A collective sigh of relief could be heard emanating from California prosecutorial offices a few weeks ago, due to two unanimous Supreme Court opinions, Haraguchi v. Superior Court (People), and Hollywood v. Superior Court (People) <>, both filed May 12.

In order to recuse a prosecutor for a conflict of interest, there must be something more concrete and tangible than ethereal inferences. Prosecutorial recusal is governed by California Penal Code §1424, which articulates a two-part test. The first part requires a finding that a conflict exists, and then, if found to exist, it must be severe.

Haraguchi involved a moonlighting prosecutor who wrote a novel about a prosecutor that had some “coincidental” similarities to a case she was currently prosecuting. There was no “meaningful factual connection” (Haraguchi at p.17) between the book and the prosecution. “Protagonists in a novel need not be paragons of impartiality to permit their creators to fairly prosecute criminals . . .” (Id. at p.19.) The court rejected the appearance of impropriety, stating, “Only an actual likelihood of unfair treatment, not a subjective perception of impropriety” will warrant recusal. (Id. at p.28.)

At the oral argument, the court had copies of the book, and many of the justices seemed to have read it. Although the opinion downplayed the case (low profile), and the book (not a best seller), even if the book had been a blockbuster, it probably would not have made a difference in the court’s analysis. The book was published and the case existed, but nobody stitched the two together to demonstrate a nexus negatively impacting on the rights of the accused.
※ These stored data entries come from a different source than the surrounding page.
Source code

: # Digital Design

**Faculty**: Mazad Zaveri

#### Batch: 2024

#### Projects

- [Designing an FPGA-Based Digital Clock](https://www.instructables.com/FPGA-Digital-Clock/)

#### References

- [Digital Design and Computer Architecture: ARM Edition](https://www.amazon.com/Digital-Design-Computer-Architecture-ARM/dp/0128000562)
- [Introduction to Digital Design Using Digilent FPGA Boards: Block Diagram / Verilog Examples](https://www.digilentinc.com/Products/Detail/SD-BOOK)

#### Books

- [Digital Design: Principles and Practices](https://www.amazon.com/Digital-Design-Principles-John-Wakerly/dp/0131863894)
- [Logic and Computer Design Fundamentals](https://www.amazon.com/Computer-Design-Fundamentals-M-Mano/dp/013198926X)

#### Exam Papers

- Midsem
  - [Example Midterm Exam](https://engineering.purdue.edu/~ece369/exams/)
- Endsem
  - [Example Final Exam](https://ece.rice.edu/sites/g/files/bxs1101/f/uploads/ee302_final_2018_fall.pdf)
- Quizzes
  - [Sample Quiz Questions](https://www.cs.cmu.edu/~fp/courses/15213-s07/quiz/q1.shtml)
Hollywood was a high profile case that was the subject of the movie “Alpha Dog,” which (coincidentally) was playing on a premium TV channel on the night of oral argument. In Hollywood, the prosecutor gave the movie production company total access to his voluminous file and inadvertently gave the company confidential records (probation reports, etc.), which may have been illegal. “The ultimate focus of the section 1424 inquiry is on protection of the defendant’s rights, not whether recusal may be just or unjust for the prosecutor.” (Hollywood at p.11.) “[R]ecusal motions are not disciplinary proceedings against the prosecutor.” (Ibid.)

“Success in high-profile cases brings acclaim; it is endemic to such matters.” (Id. at 15.) Prosecutors in high-profile cases do not have to be successful to become famous; witness the O.J. Simpson case. But mistakes are easy to make. Consider the case of Mike Nifong involving the Duke University lacrosse players and remember that he was disbarred.

You might be saying that the First Amendment is lurking in both of these cases, but wait: “When a citizen enters government service, the citizen by necessity must accept certain limitations on his or her freedom.” Garcetti v. Ceballos (2006) 126 S. Ct. 1951, 1958.

Just as hypothetical conflicts in the civil arena are insufficient to result in disqualification, so too are vague conflicts in the criminal forum. All clients are entitled to the lawyer of their choice, even if the clients are the people.